DocMoto user accounts are a powerful tool you use to manage access to files and folders stored on your DocMoto server. There are several options for creating users, including DocMoto’s built-in user database and integration with LDAP and Open/Active Directory servers. While user information comes from these databases, you manage user access using DocMoto’s Users and Groups tool, which works in a similar fashion to most server-based file security tools.
You access files stored in DocMoto the same way you work on any file in the Finder, with one notable difference: Double click a file in DocMoto and you will be asked whether you’re opening the file for viewing or editing. Choosing view opens the file as a read-only document, choosing edit checks the document out to you and locks it for editing by anyone else. Other users can view the document, but no one can make changes until you check the document back in.
There is really no limit to the types of files you can store using DocMoto. CHL Software states that they are yet to come across a file format they can’t support. The only possible limitation is on the client side, where editing is dependent on having an application on your Mac that supports a particular file type. Double-clicking a document for editing opens that document in the appropriate application. When you’re done with the document, you save it, close it, and check it back in. If you don’t have an app capable of editing the document, Apple’s Launch Services feature will attempt to guide you to an appropriate app on the App Store.
When you’re done editing a document, you close it and then check it in using the DocMoto app. As you check a document in, you can add tagging information to it, update comments, and provide other useful information that other users will be able to see. DocMoto keeps copies of all previous versions of the document and, if you’re using Microsoft Office, allows you to compare different versions of the documents to see what changes have been made. DocMoto uses Office’s Track Changes feature for the comparison, which is why this isn’t available with other types of documents. Don’t like the current version of a document? You can easily replace with a previous version.
I was also curious about how well DocMoto would handle documents saved using Maverick’s and Yosemite’s auto-save feature, and found that the app handled changes to auto-saved documents without issue.
There are a number of ways to interact with documents in DocMoto. You can add new documents by dragging them from the Finder to DocMoto, you can email documents from within the app, or email links to users that allow them to access the documents externally and separate from the DocMoto environment. You can also set notifications on documents and folders so that you’re notified whenever a document is modified or a file is added to a folder.

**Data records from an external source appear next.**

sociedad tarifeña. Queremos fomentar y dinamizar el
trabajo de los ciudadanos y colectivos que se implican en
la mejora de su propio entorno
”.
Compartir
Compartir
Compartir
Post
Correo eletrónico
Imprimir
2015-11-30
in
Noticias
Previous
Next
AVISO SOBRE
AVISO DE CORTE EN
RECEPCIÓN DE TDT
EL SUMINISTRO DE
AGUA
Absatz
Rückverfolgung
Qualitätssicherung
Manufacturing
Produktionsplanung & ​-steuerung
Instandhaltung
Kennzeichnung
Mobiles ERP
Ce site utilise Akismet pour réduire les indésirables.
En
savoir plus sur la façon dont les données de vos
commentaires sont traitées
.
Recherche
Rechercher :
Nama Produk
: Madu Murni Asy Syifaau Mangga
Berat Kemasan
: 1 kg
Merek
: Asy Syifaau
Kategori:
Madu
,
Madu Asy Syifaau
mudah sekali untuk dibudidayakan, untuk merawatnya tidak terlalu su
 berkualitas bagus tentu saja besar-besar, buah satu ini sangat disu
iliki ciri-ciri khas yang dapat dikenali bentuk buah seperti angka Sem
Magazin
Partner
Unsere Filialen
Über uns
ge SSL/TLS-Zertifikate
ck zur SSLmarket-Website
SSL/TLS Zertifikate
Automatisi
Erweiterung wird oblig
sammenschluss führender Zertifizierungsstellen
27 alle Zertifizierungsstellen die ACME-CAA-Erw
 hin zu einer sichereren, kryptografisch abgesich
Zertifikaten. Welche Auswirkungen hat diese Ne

In every instance, a detailed document history is maintained on the document and what’s been done with it.
DocMoto also has a very useful feature called folder templating, which lets you automatically populate a new folder you create with subfolders and appropriate tags and permissions. This feature is extremely sophisticated and, yet, simple to use. You can create automated naming schemas and, if the way you want folders created changes, you can apply these templates retroactively to all folders previously created using an updated template.
DocMoto also has a companion app for the iPad, which provides all of DocMoto’s features—check-in/check-out, document editing, change tracking, etc.—in an interface that works just like the desktop app.
DocMoto is a powerful and sophisticated document management tool that allows you to track everything you do with any type of document. There is no other document management application I’ve seen that matches the features, intelligence, or capabilities you’ll find in DocMoto.